#### [PROBLEM REQUIREMENTS]
Copy each line of the listing below where the word "Орджоникидзе" turns up.

»»

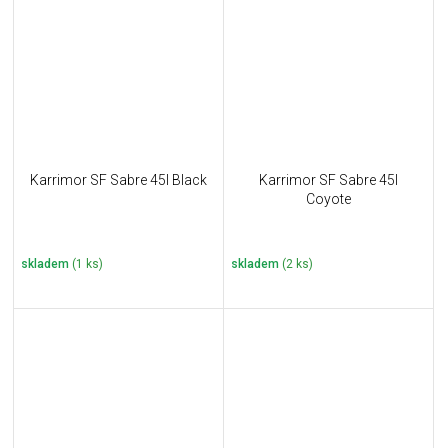
Karrimor SF Sabre 45l Black
Karrimor SF Sabre 45l
Coyote
skladem
(1 ks)
skladem
(2 ks)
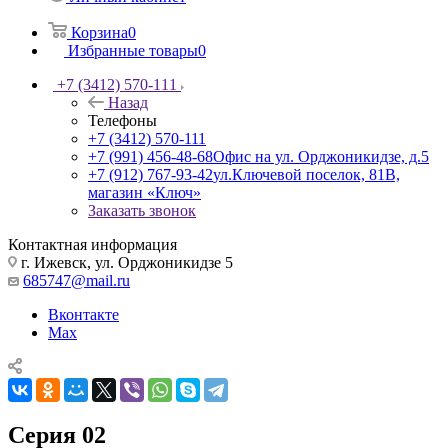
Корзина
0
Избранные товары
0
+7 (3412) 570-111
Назад
Телефоны
+7 (3412) 570-111
+7 (991) 456-48-68
Офис на ул. Орджоникидзе, д.5
+7 (912) 767-93-42
ул.Ключевой поселок, 81В,
магазин «Ключ»
Заказать звонок
Контактная информация
г. Ижевск, ул. Орджоникидзе 5
685747@mail.ru
Вконтакте
Max
Серия 02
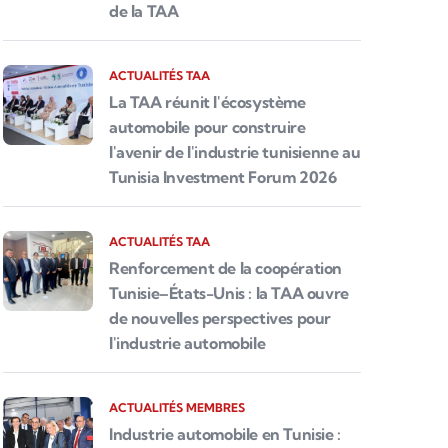
de la TAA
ACTUALITÉS TAA
La TAA réunit l'écosystème
automobile pour construire
l'avenir de l'industrie tunisienne au
Tunisia Investment Forum 2026
ACTUALITÉS TAA
Renforcement de la coopération
Tunisie–États-Unis : la TAA ouvre
de nouvelles perspectives pour
l'industrie automobile
ACTUALITÉS MEMBRES
Industrie automobile en Tunisie :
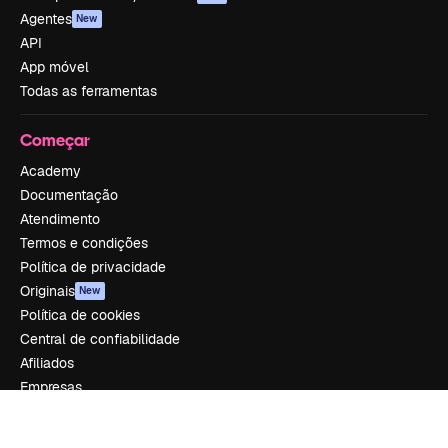
Agentes
New
API
App móvel
Todas as ferramentas
Começar
Academy
Documentação
Atendimento
Termos e condições
Política de privacidade
Originais
New
Política de cookies
Central de confiabilidade
Afiliados
Empresas
Empresa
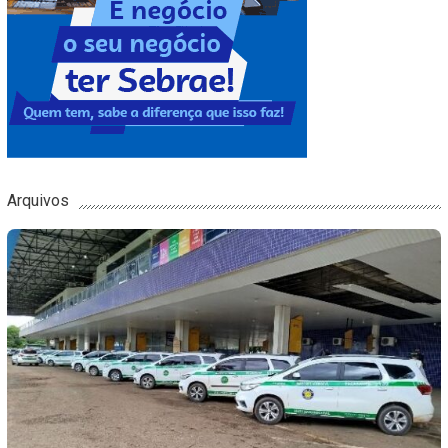
Arquivos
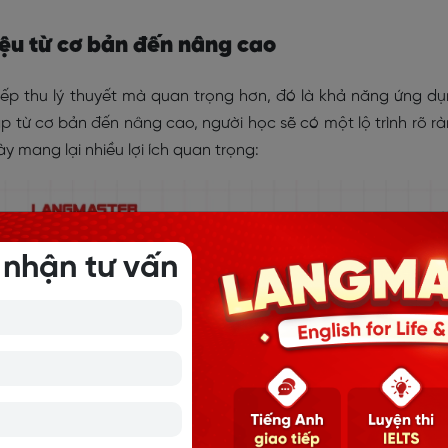
 liệu từ cơ bản đến nâng cao
iếp thu lý thuyết mà quan trọng hơn, đó là khả năng ứng d
tập từ cơ bản đến nâng cao, người học sẽ có một lộ trình rõ r
ày mang lại nhiều lợi ích quan trọng:
 nhận tư vấn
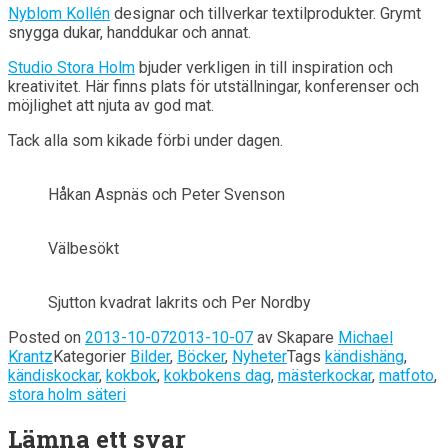
Nyblom Kollén
designar och tillverkar textilprodukter. Grymt
snygga dukar, handdukar och annat.
Studio Stora Holm
bjuder verkligen in till inspiration och
kreativitet. Här finns plats för utställningar, konferenser och
möjlighet att njuta av god mat.
Tack alla som kikade förbi under dagen.
Håkan Aspnäs och Peter Svenson
Välbesökt
Sjutton kvadrat lakrits och Per Nordby
Posted on
2013-10-07
2013-10-07
av
Skapare
Michael
Krantz
Kategorier
Bilder
,
Böcker
,
Nyheter
Tags
kändishäng
,
kändiskockar
,
kokbok
,
kokbokens dag
,
mästerkockar
,
matfoto
,
stora holm säteri
Lämna ett svar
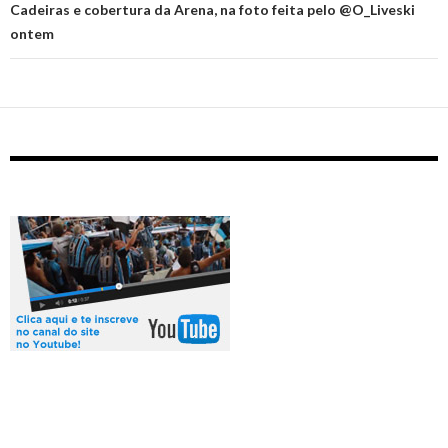
Cadeiras e cobertura da Arena, na foto feita pelo @O_Liveski
ontem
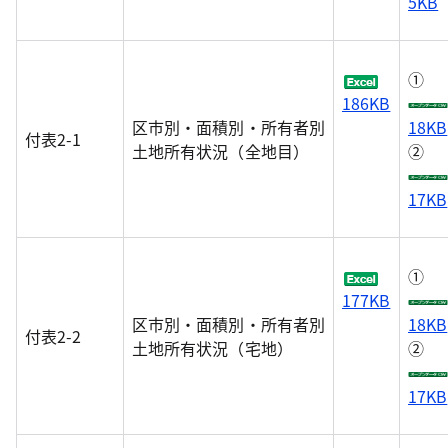
5KB
①
186KB
区市別・面積別・所有者別
18KB
付表2-1
土地所有状況（全地目）
②
17KB
①
177KB
区市別・面積別・所有者別
18KB
付表2-2
土地所有状況（宅地）
②
17KB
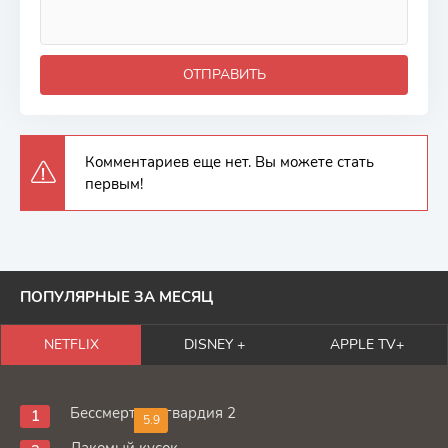
ОТПРАВИТЬ
Комментариев еще нет. Вы можете стать
первым!
ПОПУЛЯРНЫЕ ЗА МЕСЯЦ
NETFLIX
DISNEY +
APPLE TV+
Бессмертная гвардия 2
5.9
Лакомый кусок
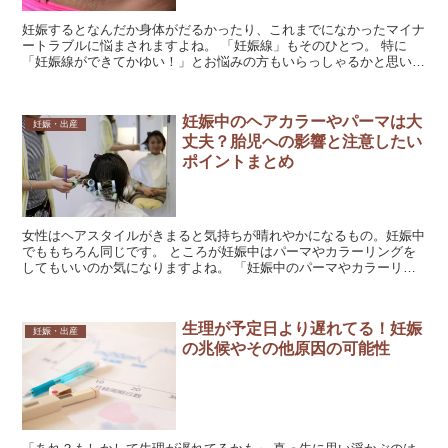
妊娠するとなんだか身体がだるかったり、これまでになかったマイナ
ートラブルに悩まされますよね。 「妊娠線」もそのひとつ。 特に
「妊娠線ができてかゆい！」とお悩みの方もいらっしゃるかと思いま
す。 かゆいからと掻きむしってしまうと妊娠線の跡が残り...
妊娠中のヘアカラーやパーマは大
妊娠・出産
丈夫？胎児への影響と注意したい
ポイントまとめ
女性はヘアスタイルがきまると気持ちが晴れやかになるもの。妊娠中
でももちろん同じです。 ところが妊娠中はパーマやカラーリングを
してもいいのか気になりますよね。 「妊娠中のパーマやカラーリン
グが胎児の発育に大きな影響を与える医学的な根拠はない」...
生理が予定日より遅れてる！妊娠
妊娠・出産
の兆候やその他原因の可能性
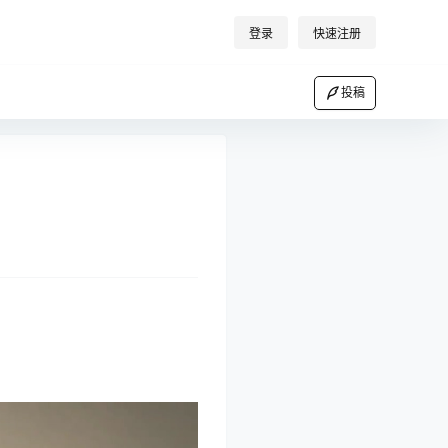
登录
快速注册
投稿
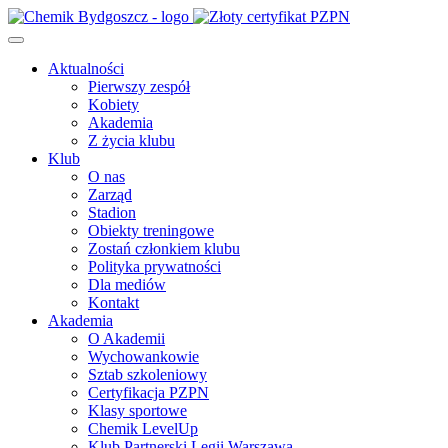
Aktualności
Pierwszy zespół
Kobiety
Akademia
Z życia klubu
Klub
O nas
Zarząd
Stadion
Obiekty treningowe
Zostań członkiem klubu
Polityka prywatności
Dla mediów
Kontakt
Akademia
O Akademii
Wychowankowie
Sztab szkoleniowy
Certyfikacja PZPN
Klasy sportowe
Chemik LevelUp
Klub Partnerski Legii Warszawa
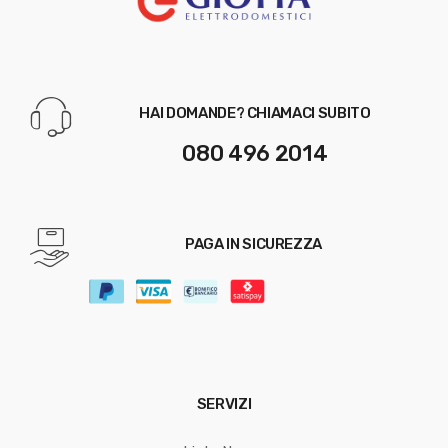
HAI DOMANDE? CHIAMACI SUBITO
080 496 2014
PAGA IN SICUREZZA
SERVIZI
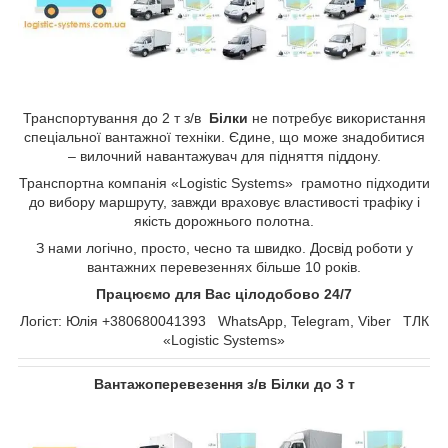
Транспортування до 2 т з/в
Білки
не потребує використання
спеціальної вантажної техніки. Єдине, що може знадобитися
– вилочний навантажувач для підняття піддону.
Транспортна компанія «Logistic Systems» грамотно підходити
до вибору маршруту, завжди враховує властивості трафіку і
якість дорожнього полотна.
З нами логічно, просто, чесно та швидко. Досвід роботи у
вантажних перевезеннях більше 10 років.
Працюємо для Вас цілодобово 24/7
Логіст: Юлія +380680041393 WhatsApp, Telegram, Viber ТЛК
«Logistic Systems»
Вантажоперевезення з/в Білки до 3 т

««

#### [COMPLETED EXERCISE]
Офис на ул. Орджоникидзе, д.5
г. Ижевск, ул. Орджоникидзе 5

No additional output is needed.